Nous autres on appelle ça des bassines.

Avec les trois jours de soleil en Août, j'ai lâché l'actualité.
Records de température et incendies, je me suis limité à la science-fiction, choqué quelques minutes par mes lectures, allongé sous la couette à me plaindre du temps maussade en Bretagne. Côté politique, à part la mise en place d'un numéro d'urgence Alerte Canicule et le soutien de Sarkozy à Darmanin pour 2027, c'est aussi calme qu'un Ehpad après un été à quarante degrés. Je ne comprends d'ailleurs pas pourquoi le Gouvernement prend ses vacances en août, c'est pourtant le mois où il pourrait tout faire passer sans que personne ne s'en rende compte. Car on a bien trop à faire pour se soucier des réformes : se forcer à prendre des vacances comme tout le monde, partir là où vont les autres, se brûler sur une plage bondée, critiquer les vacanciers qui ont eu la même "idée", se plaindre de l'eau trop chaude ou trop froide, rentrer épuisés. Puis, à avoir hâte de penser aux prochaines "vacances" avant de rentrer dans une nouvelle complainte.
Bref, pendant ce temps là, au-delà de fusillades quotidiennes, il ne s'est pas passé grand chose.
On est revenu aux quatre éléments de la nature. On a donc parlé Feu avec des millions d'hectares brûlés en enfer et des centaines de victimes collatérales parties au paradis (alors qu'elles étaient déjà aux Caraïbes). On a parlé Vent pendant quelques tempêtes automnales sur les Côtes de la Manche, où j'ai eu la bonne idée de passer le mois d'août. D'ailleurs, je les appellerai désormais tempêtes aoûtomnales. On a par conséquent parlé Terre, en expliquant, pour ceux qui n'auraient pas encore compris, que la cause de ces évènements était le dérèglement climatique. Ce dont on a peu parlé en revanche, c'est des nouveaux rapports de l'Agence Internationale de l'Énergie, qui confirment que la consommation mondiale de pétrole et de charbon devrait connaître un nouveau record en 2023, après un précédent record en 2022 et avant un prochain record en 2024.
Et, tout aussi discrètement, autour d'un convoi de sept cents cyclistes juste avant le Paris-Brest-Paris (davantage médiatisé), on a parlé Eau.

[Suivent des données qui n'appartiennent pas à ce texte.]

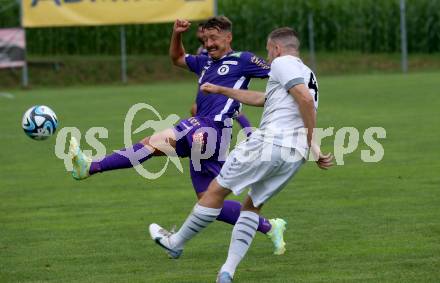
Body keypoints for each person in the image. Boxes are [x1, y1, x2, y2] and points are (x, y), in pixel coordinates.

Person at [69, 16, 287, 255]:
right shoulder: (204, 62)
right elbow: (176, 58)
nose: (209, 43)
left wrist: (292, 91)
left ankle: (91, 167)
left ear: (228, 37)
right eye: (206, 39)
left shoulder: (243, 59)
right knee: (208, 201)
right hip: (206, 132)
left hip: (211, 128)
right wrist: (177, 34)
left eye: (214, 38)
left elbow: (277, 73)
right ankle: (269, 227)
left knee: (150, 144)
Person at [149, 27, 334, 282]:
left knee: (214, 192)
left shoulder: (282, 63)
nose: (268, 59)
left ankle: (176, 242)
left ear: (277, 48)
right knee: (252, 206)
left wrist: (313, 139)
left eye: (269, 52)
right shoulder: (307, 73)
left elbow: (303, 100)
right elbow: (264, 99)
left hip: (269, 142)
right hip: (294, 155)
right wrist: (222, 90)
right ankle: (227, 271)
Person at [190, 22, 253, 137]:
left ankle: (248, 133)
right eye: (199, 32)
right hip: (207, 87)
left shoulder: (213, 49)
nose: (200, 34)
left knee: (233, 111)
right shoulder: (201, 50)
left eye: (201, 31)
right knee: (196, 110)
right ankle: (218, 133)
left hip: (220, 85)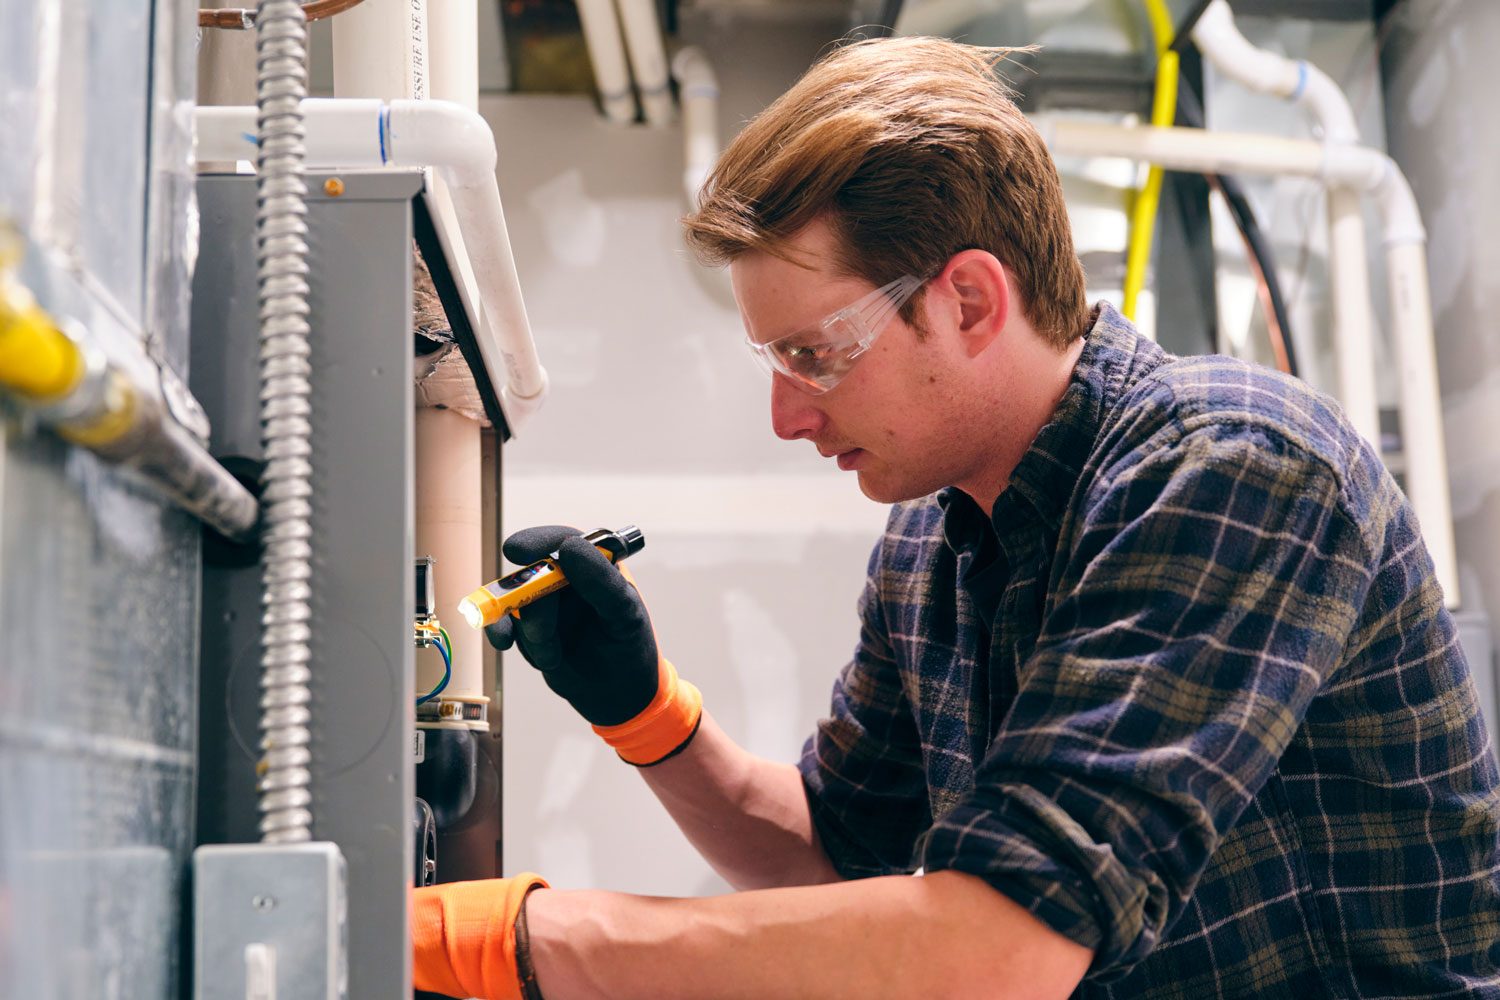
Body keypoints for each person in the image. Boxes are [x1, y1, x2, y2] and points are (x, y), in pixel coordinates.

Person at [411, 35, 1500, 999]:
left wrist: (526, 940)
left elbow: (998, 954)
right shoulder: (933, 542)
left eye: (813, 353)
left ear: (970, 301)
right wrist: (649, 715)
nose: (788, 415)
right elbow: (838, 858)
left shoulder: (1235, 465)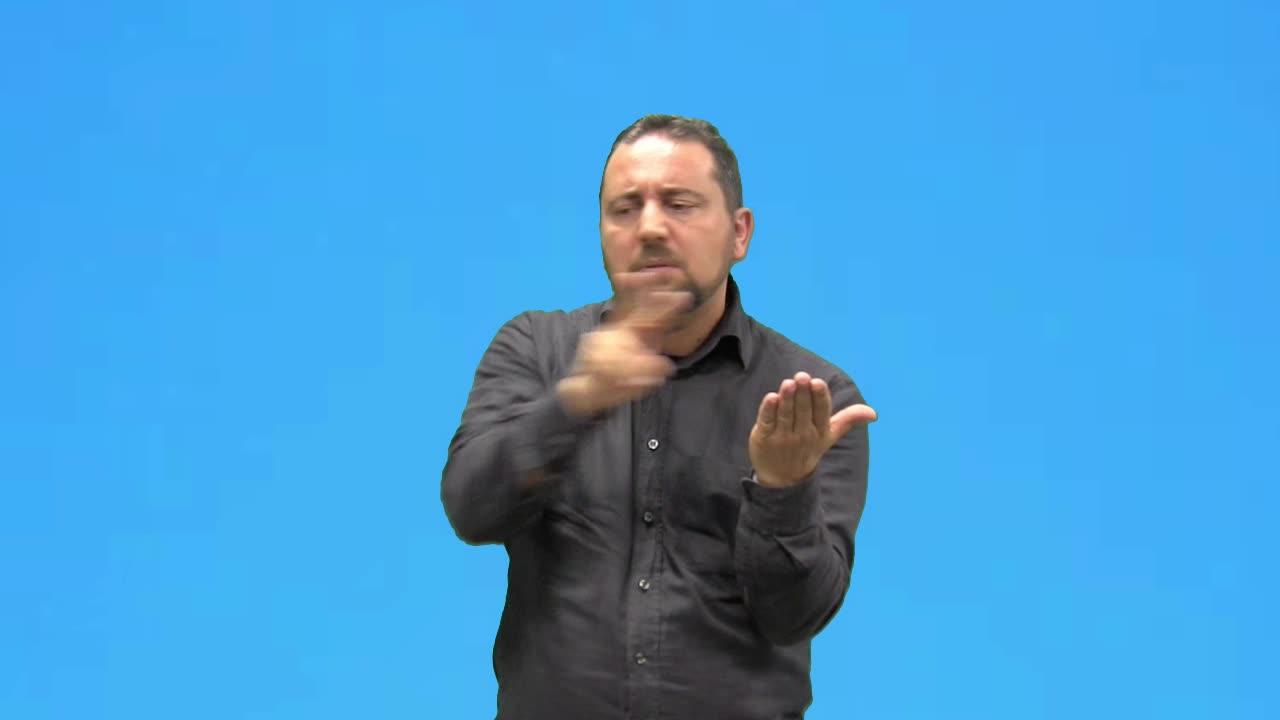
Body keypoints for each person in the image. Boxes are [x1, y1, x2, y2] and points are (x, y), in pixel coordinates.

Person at [441, 114, 877, 720]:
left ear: (739, 233)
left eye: (679, 204)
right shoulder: (537, 351)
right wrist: (575, 403)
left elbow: (796, 614)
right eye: (625, 209)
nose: (649, 227)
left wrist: (782, 488)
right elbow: (471, 510)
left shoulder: (810, 398)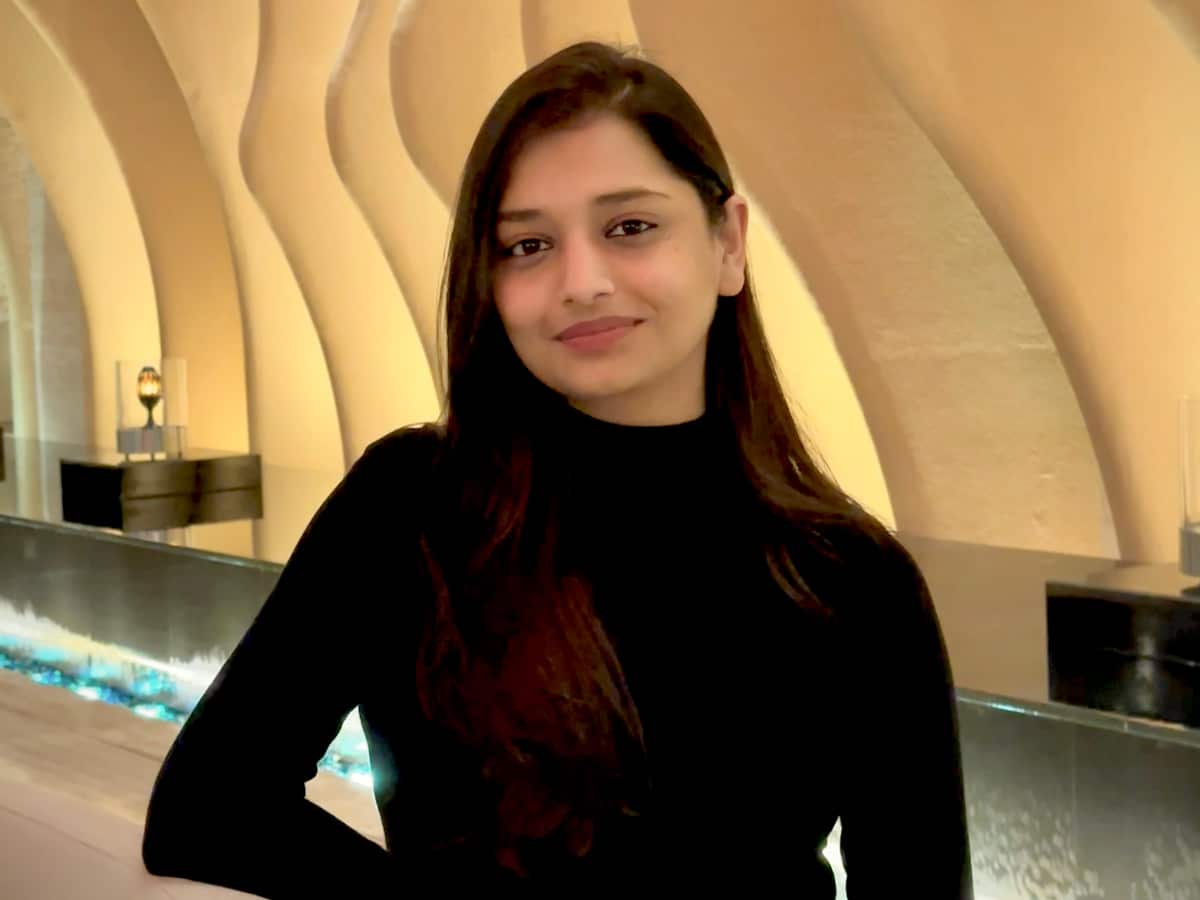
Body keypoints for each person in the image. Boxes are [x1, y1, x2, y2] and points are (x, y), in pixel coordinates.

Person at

On a évoqué brièvement leur départ des Deux-Sèvres direction Paris (pas de retour prévu), puis on s'est réjouit du niveau de sécheresse des nappes phréatiques, au plus bas depuis le début de l'année. Ça permettra de remplir les méga-bassines ! À moins que le Convoi de l'Eau et ses irréductibles cyclistes qui pédalent en plein cagnard ne vienne perturber la rentrée du Pouvoir. Car les Soulèvements de la Terre, qui faisaient eux leur rentrée avant l'heure (leur vacances ont été écourtées par la suspension de la dissolution du collectif demandée par Darmanin, futur candidat à la victoire en 2027, mais perdant en 2023), sont bien décidés à fêter les vingt ans du conflit avec vigueur. Car oui, si les rapports du GIEC nous alarment sans conséquence depuis 1990 (courage aux auteurs), les premiers projets de méga-bassines (et les manifestations contre elles) datent de 2003, année de... la première canicule ! Rien de neuf sous le soleil de plomb donc, on en reparlera dans vingt ans quand les nappes phréatiques s'appelleront des oasis et que Darmanin soutiendra Sarkozy pour la prochaine élection.
Et toute cette merde sur les bassines, ça me fait penser à Claudy Focan. Avec un simple montage vidéo, voici ce qu'il dirait :
On pompe l'eau des nappes pour la mettre dans des grosses bassines, nous autres on appelle ça des piscines. On s'en sert pour irriguer nos cultures intensives quand il y a des restrictions d'eau, on n'est pas con. Ces cultures rejetteront à leur tour des produits dans les nappes d'eau. Des produits c'est quoi : c'est du nitrate, du phosphate, des pesticides, bon ça c'est not' petite popote, le pot belge comme on dit. Une fois que les cultures sont prêtes, elles servent à nourrir les bêtes. Elles finissent digérées dans les intestins. On appelle ça plus communément de la merde, pour votre information. Une fois que cette matière a l'aspect de la viande, on l'enfile dans des boyaux, et puis ça part, dans les friteries, dans le commerce entre guillemets, et ca devient des fricadelles.